Virtual Thompson's group
Yuya Kodama, Akihiro Takano
TL;DR
The paper introduces the virtual Thompson's group $VF$ as a diagram group over a finite semigroup, generalizing Thompson's group $F$ to virtual knot theory. It proves an Alexander-type theorem: every virtual link can be constructed from an element of $VF$ using a three-step construction from diagrams to Thompson graphs to medial graphs, yielding $L(\Delta)$ for some $\Delta\in VF$. The work connects $VF$ to labeled binary trees and Gamma-graphs, extending Jones's $F$-construction to $VF$ and providing an infinite presentation via the Squier complex, while noting potential oriented extensions with $\overrightarrow{VF}$. These results bridge virtual knot theory with diagram-group techniques, highlighting algebraic and geometric properties inherited from diagram groups and opening avenues for oriented and higher-structure generalizations.
Abstract
For virtual knot theory, the virtual braid group was defined by generalizing the braid group.

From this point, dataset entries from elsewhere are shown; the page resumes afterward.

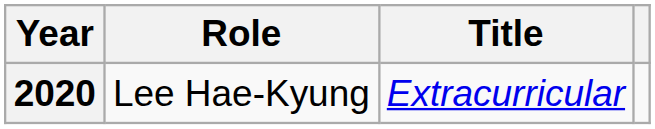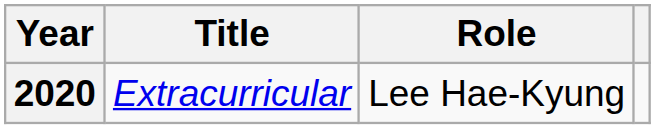columns swapped: Title <-> Role
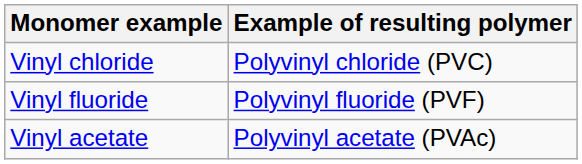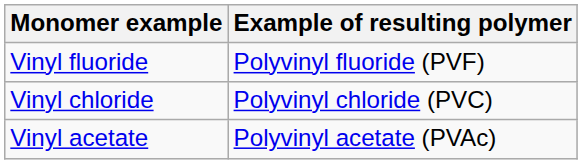rows swapped: Vinyl chloride <-> Vinyl fluoride
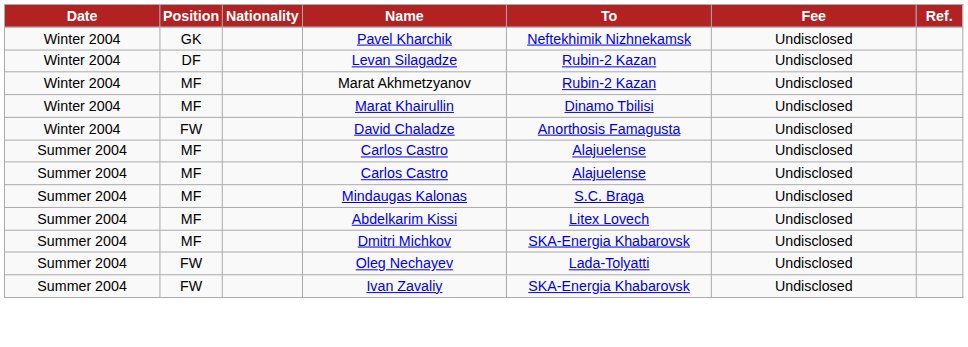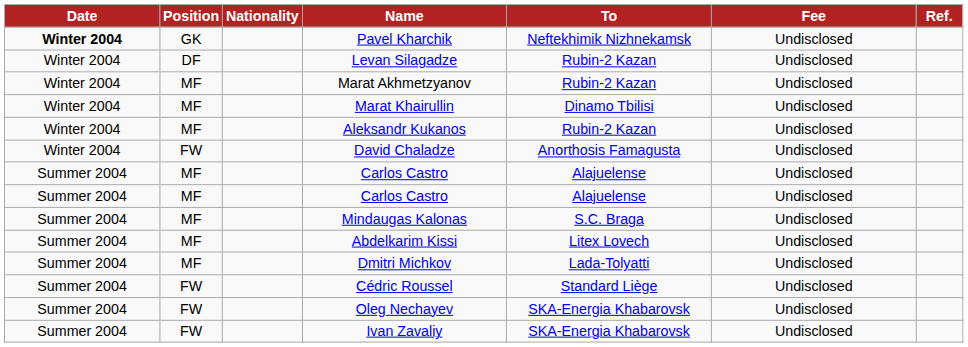Pavel Kharchik | Date: normal -> bold
+ row: Winter 2004 | MF | Aleksandr Kukanos | Rubin-2 Kazan | Undisclosed
Dmitri Michkov | To: SKA-Energia Khabarovsk -> Lada-Tolyatti
+ row: Summer 2004 | FW | Cédric Roussel | Standard Liège | Undisclosed
Oleg Nechayev | To: Lada-Tolyatti -> SKA-Energia Khabarovsk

It was proved that any virtual link can be obtained by the closure of a virtual braid. On the other hand, due to work by Jones et al., it is known that any (oriented) link is constructed from an element of Thompson's group $F$. In this paper, we define the ``virtual version'' of Thompson's group $F$ and prove that any virtual link is constructed from an element of the group.